The Teachable Moment


At a recent meeting of the National Association of Biology Teachers, Dr. Shirley Malcolm, one of the leaders of modern science education, gave a keynote presentation about the direction that science education is going vs. the way it should go.

During the question and answer period, a creationist sympathizer got up to the microphone. She said that at Mt. St. Helens in Washington large canyons had formed very quickly after the 1980 volcanic eruption. She said the creationists used this as evidence that entire landscapes, which we assume take millions of years to form, can be formed quickly. Perhaps, she suggested, we could learn something by listening to the creationists.

Dr. Malcolm’s answer was a simple put-down: We will not discuss creationism in our classrooms. Applause.

But I think a teachable moment was missed here, and such a moment would be missed if a teacher crushed a creationist student’s comments. I would perhaps have said, “Yes, canyons formed at Mt. St. Helens that look similar to canyons that took millions of years to form elsewhere. But deposits such as those revealed by the Colorado River have thousands of layers, some sedimentary, some volcanic, and the volcanic layers can be dated; and they are millions of years old. If you use the same procedures to study the Mt. St.
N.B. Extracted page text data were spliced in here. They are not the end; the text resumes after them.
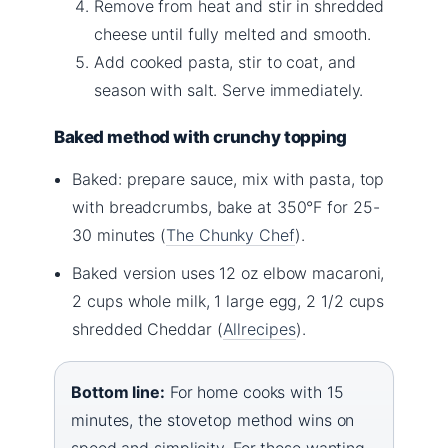
Remove from heat and stir in shredded
cheese until fully melted and smooth.
Add cooked pasta, stir to coat, and
season with salt. Serve immediately.
Baked method with crunchy topping
Baked: prepare sauce, mix with pasta, top
with breadcrumbs, bake at 350°F for 25-
30 minutes (
The Chunky Chef
).
Baked version uses 12 oz elbow macaroni,
2 cups whole milk, 1 large egg, 2 1/2 cups
shredded Cheddar (
Allrecipes
).
Bottom line:
For home cooks with 15
minutes, the stovetop method wins on
speed and simplicity. For those wanting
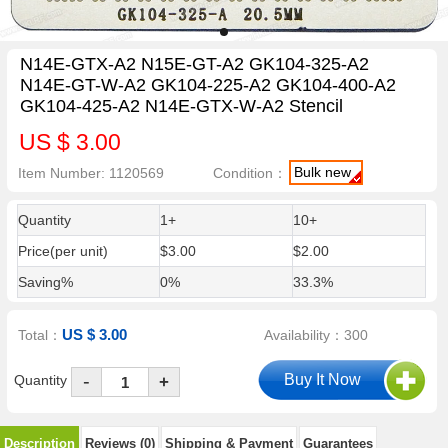
N14E-GTX-A2 N15E-GT-A2 GK104-325-A2
N14E-GT-W-A2 GK104-225-A2 GK104-400-A2
GK104-425-A2 N14E-GTX-W-A2 Stencil
US $ 3.00
Bulk new
Item Number: 1120569
Condition：
Quantity
1+
10+
Price(per unit)
$3.00
$2.00
Saving%
0%
33.3%
US $ 3.00
Total：
Availability：300
-
Quantity
+
Description
Reviews (0)
Shipping & Payment
Guarantees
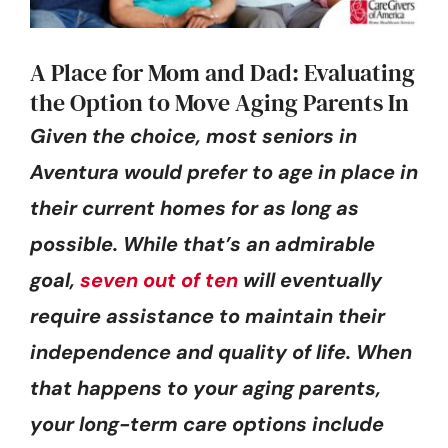
A Place for Mom and Dad: Evaluating
the Option to Move Aging Parents In
Given the choice, most seniors in
Aventura would prefer to age in place in
their current homes for as long as
possible. While that’s an admirable
goal,
seven out of ten
will eventually
require assistance to maintain their
independence and quality of life. When
that happens to your aging parents,
your long-term care options include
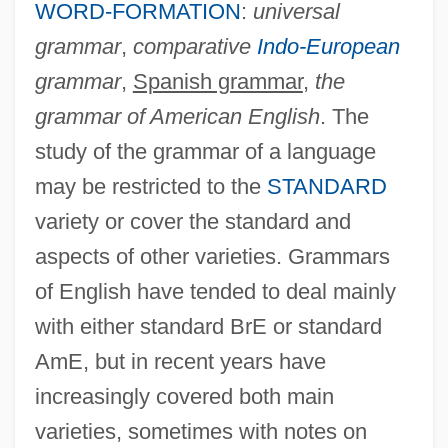
WORD-FORMATION
:
universal
grammar
,
comparative
Indo-European
grammar
,
Spanish grammar
,
the
grammar of American English
. The
study of the grammar of a language
may be restricted to the
STANDARD
variety or cover the standard and
aspects of other varieties. Grammars
of English have tended to deal mainly
with either standard BrE or standard
AmE, but in recent years have
increasingly covered both main
varieties, sometimes with notes on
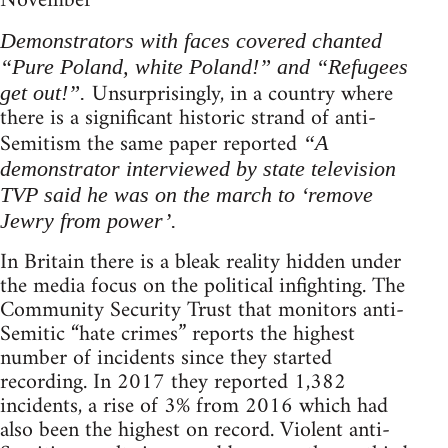
November
Demonstrators with faces covered chanted
“Pure Poland, white Poland!” and “Refugees
Unsurprisingly, in a country where
get out!”.
there is a significant historic strand of anti-
Semitism the same paper reported
“A
demonstrator interviewed by state television
TVP said he was on the march to ‘remove
Jewry from power’.
In Britain there is a bleak reality hidden under
the media focus on the political infighting. The
Community Security Trust that monitors anti-
Semitic “hate crimes” reports the highest
number of incidents since they started
recording. In 2017 they reported 1,382
incidents, a rise of 3% from 2016 which had
also been the highest on record. Violent anti-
Helens deposits, you would find them to all be volcanic and all young.”

Such a response would not have been a put-down, and it would have challenged the creationist side to undertake a scientific investigation. It also invites casual observers to look beyond the mere resemblance between canyons at Mt. St. Helens and the Grand Canyon.

My sincerest thanks to all of you who supported my candidacy for Pope (see previous entry). Now we will just wait and see what happens. If green smoke comes out of the chimney, that might mean that they chose me.

1 comment:

  1. Could not agree with you more; this was a missed opportunity. The last time I taught a large lecture class of intro biology, a creationist student interrupted with such a question. And I asked, "Did this type of question work when you were in high school?" Then I explained that he was now in the big leagues and things worked differently here because I know how to answer such questions. And I took the 15 mins necessary to point out the flaws, the mistaken assumptions, and indeed what the science actually said. It was time well spent and he didn't try to interject creationism again.